At a time when scientists revealed the possible dire consequences ofglobal warming phenomena The new ones in the eighties of the last century, they seemed desperate to maintain their credibility, as the sequence of the collapse of the planet seemed far off, and even the press was dealing with the issue from the outside and timidly, so as not to cause the subject to lose reputation by creating panic.
Now more and more scientists are now openly admitting that they are afraid of recent climate fluctuations, such as floods in Pakistan and West Africa, droughts and heat waves in Europe and East Africa, and rampant thawing at the poles.
It’s not because an increase in the extremes of climate change is not expected, but the suddenness and ferocity of recent events that worries researchers, as well as the unclear threat of tipping points – through which greenhouse gases will become unstoppable.
Climate computer models have typically predicted a fairly steady, but smooth, rise in temperatures. But recently, the climate appears to have faded.
To underscore these concerns, the Canadian town of Lytton, for example, produced a “dome” of trapped heat that raised the temperature to 49.6 degrees Celsius. Forest fires also broke out and destroyed the city. A prominent member of the Royal Society, Professor Sir Brian Hoskins, reacted to the news with disbelief at first. Before the look of exclamation turns into intense fear, according to the newspaper “The Guardian”, and reviewed by “Al Arabiya.net”.
The high temperature itself was shocking enough, but surprisingly enough, it beat the previous record by five degrees, when records were usually beaten by a few tenths of a degree.
And in July this year, the UK saw for the first time a temperature rise of 40 degrees Celsius. And two years ago, researchers said the chances of that happening in this decade were 1%. Data for that day revealed a truly unusually high temperature in Bramham, Yorkshire, breaking the previous record by 6.5 degrees Celsius.
Professor Hannah Kluck, from the University of Reading, said: “This kind of thing is really scary. It’s just one statistic among a torrent of extreme weather events that have been known as ‘natural disasters’.
But the threat of long-term, unstoppable change is what worries the Director of the British Antarctic Survey, Professor Dame Jane Francis, as temperatures in the Antarctic have seen 40 degrees Celsius above the seasonal average and 30 degrees Celsius higher in the Arctic.
Frances was even more alarmed by a recent report warning that if the 1.5°C threshold, which most scientists considered almost inevitable, is crossed, it could lead to multiple climate tipping points — abrupt, irreversible and dangerous.
She emphasized her concerns about permafrost, the Greenland ice sheet, the Arctic sea ice, the Thwaites Glacier and the West Antarctic ice sheet.
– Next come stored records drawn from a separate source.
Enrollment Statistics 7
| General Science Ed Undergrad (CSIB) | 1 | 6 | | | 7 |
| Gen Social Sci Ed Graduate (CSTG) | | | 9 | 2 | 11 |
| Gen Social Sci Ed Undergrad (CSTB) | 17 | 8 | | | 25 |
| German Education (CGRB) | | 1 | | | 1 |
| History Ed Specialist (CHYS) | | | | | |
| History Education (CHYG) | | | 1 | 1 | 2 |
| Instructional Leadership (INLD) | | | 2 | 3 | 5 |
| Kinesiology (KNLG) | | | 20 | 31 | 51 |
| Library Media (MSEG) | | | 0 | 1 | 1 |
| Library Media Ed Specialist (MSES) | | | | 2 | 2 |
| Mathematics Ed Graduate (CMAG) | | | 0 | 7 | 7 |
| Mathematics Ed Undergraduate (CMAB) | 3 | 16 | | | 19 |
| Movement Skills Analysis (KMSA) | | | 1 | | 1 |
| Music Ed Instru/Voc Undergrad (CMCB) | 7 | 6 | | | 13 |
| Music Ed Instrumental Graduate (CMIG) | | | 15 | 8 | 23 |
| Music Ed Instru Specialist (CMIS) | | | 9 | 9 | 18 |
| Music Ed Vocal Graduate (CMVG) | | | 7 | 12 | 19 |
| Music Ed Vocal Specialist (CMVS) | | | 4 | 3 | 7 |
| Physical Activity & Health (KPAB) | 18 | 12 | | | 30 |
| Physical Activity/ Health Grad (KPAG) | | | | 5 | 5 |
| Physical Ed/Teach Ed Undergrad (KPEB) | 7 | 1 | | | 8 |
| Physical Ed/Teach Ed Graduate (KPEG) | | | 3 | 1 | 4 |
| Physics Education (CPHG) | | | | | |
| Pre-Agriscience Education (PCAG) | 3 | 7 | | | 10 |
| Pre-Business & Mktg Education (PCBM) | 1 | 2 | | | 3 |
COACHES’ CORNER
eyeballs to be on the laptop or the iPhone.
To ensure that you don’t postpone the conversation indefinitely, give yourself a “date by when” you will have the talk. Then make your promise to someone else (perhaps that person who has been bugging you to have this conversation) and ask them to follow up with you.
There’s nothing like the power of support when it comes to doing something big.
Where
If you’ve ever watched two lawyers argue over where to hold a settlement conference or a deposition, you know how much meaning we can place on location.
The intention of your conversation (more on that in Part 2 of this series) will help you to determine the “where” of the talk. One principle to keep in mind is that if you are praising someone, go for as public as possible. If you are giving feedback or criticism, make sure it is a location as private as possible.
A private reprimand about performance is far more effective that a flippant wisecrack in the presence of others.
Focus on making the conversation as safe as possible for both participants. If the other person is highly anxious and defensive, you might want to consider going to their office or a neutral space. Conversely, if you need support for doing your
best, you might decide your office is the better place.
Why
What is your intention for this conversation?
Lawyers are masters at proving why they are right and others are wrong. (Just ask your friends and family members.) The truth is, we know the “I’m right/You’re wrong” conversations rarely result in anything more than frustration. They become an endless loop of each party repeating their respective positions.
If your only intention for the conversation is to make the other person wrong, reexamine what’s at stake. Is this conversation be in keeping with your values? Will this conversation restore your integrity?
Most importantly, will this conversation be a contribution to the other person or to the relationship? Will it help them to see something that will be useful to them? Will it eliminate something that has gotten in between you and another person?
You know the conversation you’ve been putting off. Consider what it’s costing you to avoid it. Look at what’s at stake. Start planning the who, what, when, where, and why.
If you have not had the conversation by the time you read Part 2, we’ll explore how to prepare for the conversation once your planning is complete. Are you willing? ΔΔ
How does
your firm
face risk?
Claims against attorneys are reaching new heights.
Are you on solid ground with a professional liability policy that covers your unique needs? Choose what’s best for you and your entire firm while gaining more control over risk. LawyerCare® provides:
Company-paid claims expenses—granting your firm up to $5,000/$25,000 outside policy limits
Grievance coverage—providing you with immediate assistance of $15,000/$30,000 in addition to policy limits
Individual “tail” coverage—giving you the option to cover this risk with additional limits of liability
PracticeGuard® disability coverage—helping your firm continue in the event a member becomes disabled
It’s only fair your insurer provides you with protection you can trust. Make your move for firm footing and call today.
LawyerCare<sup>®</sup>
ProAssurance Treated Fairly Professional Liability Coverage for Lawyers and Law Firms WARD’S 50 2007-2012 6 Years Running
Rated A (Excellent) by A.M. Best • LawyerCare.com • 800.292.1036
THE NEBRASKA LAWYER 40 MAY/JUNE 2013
“These multiple impacts will affect the entire planet, as well as the local population,” she said. As a geologist rather than a climate modifier, she looks back in time for clues about the Earth as it is today, with the level of inflated carbon dioxide, which peaked at around 420 parts per million in May.
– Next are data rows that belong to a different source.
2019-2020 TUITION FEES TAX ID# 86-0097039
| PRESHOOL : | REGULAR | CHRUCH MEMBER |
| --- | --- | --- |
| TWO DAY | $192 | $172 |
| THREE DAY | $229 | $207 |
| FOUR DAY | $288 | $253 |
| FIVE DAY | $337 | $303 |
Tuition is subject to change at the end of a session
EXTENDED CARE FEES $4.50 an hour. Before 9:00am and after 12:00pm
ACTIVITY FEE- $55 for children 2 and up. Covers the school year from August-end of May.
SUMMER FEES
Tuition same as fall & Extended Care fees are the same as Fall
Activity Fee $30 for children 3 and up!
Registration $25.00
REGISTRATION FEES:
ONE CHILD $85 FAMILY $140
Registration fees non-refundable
The last time the planet experienced 400 parts per million of carbon dioxide 3 to 4 million years ago was during the Pliocene when global sea levels were 10-20 meters higher and temperatures 2-3 degrees Celsius higher. These changes occurred over millions of years. Now we seem to be forcing these changes to our planet in much shorter periods of time.”
For most people, the crisis is manifested in extreme weather events. North America and Europe have suffered their own climatic wounds with scorching temperature records and wildfires.
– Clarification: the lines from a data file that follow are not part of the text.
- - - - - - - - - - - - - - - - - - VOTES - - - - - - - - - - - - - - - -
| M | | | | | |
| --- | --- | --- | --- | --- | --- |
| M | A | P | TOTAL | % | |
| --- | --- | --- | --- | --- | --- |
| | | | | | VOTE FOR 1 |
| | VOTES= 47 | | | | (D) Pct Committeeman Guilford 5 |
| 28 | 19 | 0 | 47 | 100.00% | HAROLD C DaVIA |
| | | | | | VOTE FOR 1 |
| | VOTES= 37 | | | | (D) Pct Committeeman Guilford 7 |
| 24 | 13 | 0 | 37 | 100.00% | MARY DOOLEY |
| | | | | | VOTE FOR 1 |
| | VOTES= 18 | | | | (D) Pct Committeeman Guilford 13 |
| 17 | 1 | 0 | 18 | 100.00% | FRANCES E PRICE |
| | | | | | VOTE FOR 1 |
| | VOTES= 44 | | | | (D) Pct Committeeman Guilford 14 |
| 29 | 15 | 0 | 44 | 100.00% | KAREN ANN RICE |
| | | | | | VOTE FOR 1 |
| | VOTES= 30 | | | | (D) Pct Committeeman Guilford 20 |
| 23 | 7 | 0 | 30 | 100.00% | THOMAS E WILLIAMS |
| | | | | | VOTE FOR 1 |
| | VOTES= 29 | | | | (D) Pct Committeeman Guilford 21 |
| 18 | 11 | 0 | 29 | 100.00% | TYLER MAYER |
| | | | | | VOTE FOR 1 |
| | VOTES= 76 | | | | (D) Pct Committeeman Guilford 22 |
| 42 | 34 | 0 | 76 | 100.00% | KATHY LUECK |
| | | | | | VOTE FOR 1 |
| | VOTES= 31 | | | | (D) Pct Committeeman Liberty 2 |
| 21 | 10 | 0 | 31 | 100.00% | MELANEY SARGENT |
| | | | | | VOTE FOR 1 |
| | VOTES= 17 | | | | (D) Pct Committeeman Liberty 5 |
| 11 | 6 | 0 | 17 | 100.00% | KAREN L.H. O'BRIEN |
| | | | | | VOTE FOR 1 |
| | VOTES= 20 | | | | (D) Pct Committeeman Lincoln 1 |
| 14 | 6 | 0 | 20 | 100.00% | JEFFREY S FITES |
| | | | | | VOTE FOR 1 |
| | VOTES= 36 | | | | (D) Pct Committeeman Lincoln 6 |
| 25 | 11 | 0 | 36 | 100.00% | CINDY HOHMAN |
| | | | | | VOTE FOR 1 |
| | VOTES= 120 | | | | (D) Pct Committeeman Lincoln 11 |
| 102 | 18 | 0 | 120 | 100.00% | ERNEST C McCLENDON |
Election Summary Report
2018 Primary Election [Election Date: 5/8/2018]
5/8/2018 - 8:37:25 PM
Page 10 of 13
In California, record rainfall has failed to quell the dry effects of drought years. Florida, whose Republican leaders voted against climate change policies, begged Washington for money after Hurricane Ian swept through the state.
There was a heavy loss of life from floods in Nigeria, and summer in Europe brought relentless heat. Motorways in France were closed as forest fires broke out. Forest fires also swept Spain, Portugal and Greece. Northern Italy could lose up to half of its agricultural production due to a drought that has dried up parts of the country’s longest river, the Po.
And all this only with 1.1 ° C or 1.2 ° C of warming. Unless more drastic action is taken, we are heading towards a warming of between 2°C and 3°C. He urges political scientists not to detect a feeling of global warming of two degrees Celsius above pre-industrial levels.
Scientists are also frustrated by the limitations of their knowledge. Professor Richard Allan, lead author of the Intergovernmental Panel on Climate Change (IPCC), said: “Climate change is going to get worse. A global rise of 1.5°C would be much worse than it is now. But when you get down to local scales, we are going to extremes more than we don’t. Models can capture it. This includes droughts and floods at the local level. These events are hard to visualize.”
So scientists are in trouble. They are sure things will get worse. They don’t know exactly when and how much. They know that if they appear to be campaigning, they may lose their credibility. But an increasing number of them are so worried that they are trying to strike different notes to shock politicians and the public.
Professor Piers Forster, former lead author of the Intergovernmental Panel on Climate Change, from the University of Leeds, said: “I have tried to change the way I communicate to make it more personal and emotional. The severe impacts are bad now and they will only get worse. But then you have to give people hope and ourselves hopeful.” Scientists. We can slow the rate of warming immediately if we act now.”